Ms. Van Devanter’s memoir was “Home Before Morning” (Beaufort Books, 1983), which helped inspire the television series “China Beach.” In it, she wrote of her transformation in 1969 from “an all-American girl” and idealistic supporter of the war into an overworked, confused nurse at the 71st Evacuation Hospital in Pleiku, where the gore and horrors of war were constantly before her.

She wrote of surgeons’ sometimes working drunk on alcohol or high on drugs; of overburdened nurses and medics who sought release not only in liquor but also in marijuana and desperate if casual relationships; of the way her early pro-war enthusiasm waned amid the blood and casualties. Her experience was so alarming to her that the most pleasurable work she could later recall was her assignment to help a leper colony of Vietnamese.

And then, after a year, it was over.

Her tour of duty in Vietnam completed, Lieutenant Van Devanter returned to the United States to continue her service, only to discover another kind of pain.

● **EXERCISES**:
a) List every form of release that the passage about Ms. Van Devanter says overburdened nurses and medics sought.
b) According to the passage about Ms. Van Devanter, at which hospital did she work as a nurse in 1969?
c) Continue the passage about Ms. Van Devanter from its last sentence.
The items that come next have no connection to the passage about Ms. Van Devanter.

● **INFORMATION SUPPLIED**:
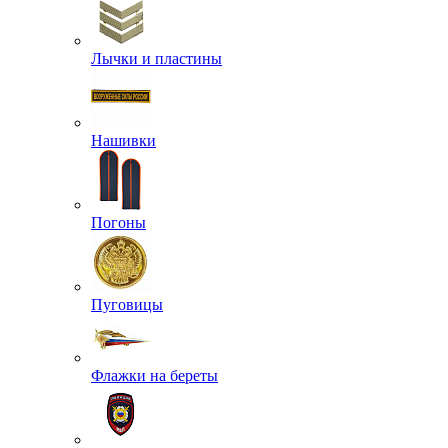
Лычки и пластины
Нашивки
Погоны
Пуговицы
Флажки на береты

● **ANSWER SET**:
a)
liquor
marijuana
desperate if casual relationships

b) The 71st Evacuation Hospital in Pleiku.

c)
“Somewhere between 1945 and 1970, words like bravery, sacrifice and valor had gone out of vogue,” she wrote. “When I returned to my country I began to learn a very bitter lesson. In the eyes of most Americans, the military services had no more heroes, merely baby-killers, misfits and fools.”

After her discharge she worked as a nurse in several civilian hospitals, but failed to free herself of the traumas inflicted by Vietnam. She later described her work record as spotty and her relationships as tormented and unfulfilling. She drank heavily, she said, and cried continually.

“I was on unemployment and food stamps and in therapy,” Ms. Van Devanter said in an interview in 1981. “But I never told my therapist I was in Vietnam. That’s how deeply I buried it.”

Then one night in 1979, while visiting friends on eastern Long Island, she was awakened by a siren from a nearby volunteer firehouse. It made the same sound as the alert that had signaled rocket and mortar attacks on Pleiku, and Ms. Van Devanter found herself compulsively crawling out of the house.

That led her to enlist in a counseling program known as “walking through Vietnam,” which in turn led her to write her memoir and to focus attention on the concerns of female veterans.

At the outset of the book, which she wrote with Christopher Morgan, she said she had initially tried “to exorcise the Vietnam War from my mind and heart.” In the process, she said, she learned that she wanted not to obliterate her memories but rather to show “that the war doesn’t have to own me, I can own it.”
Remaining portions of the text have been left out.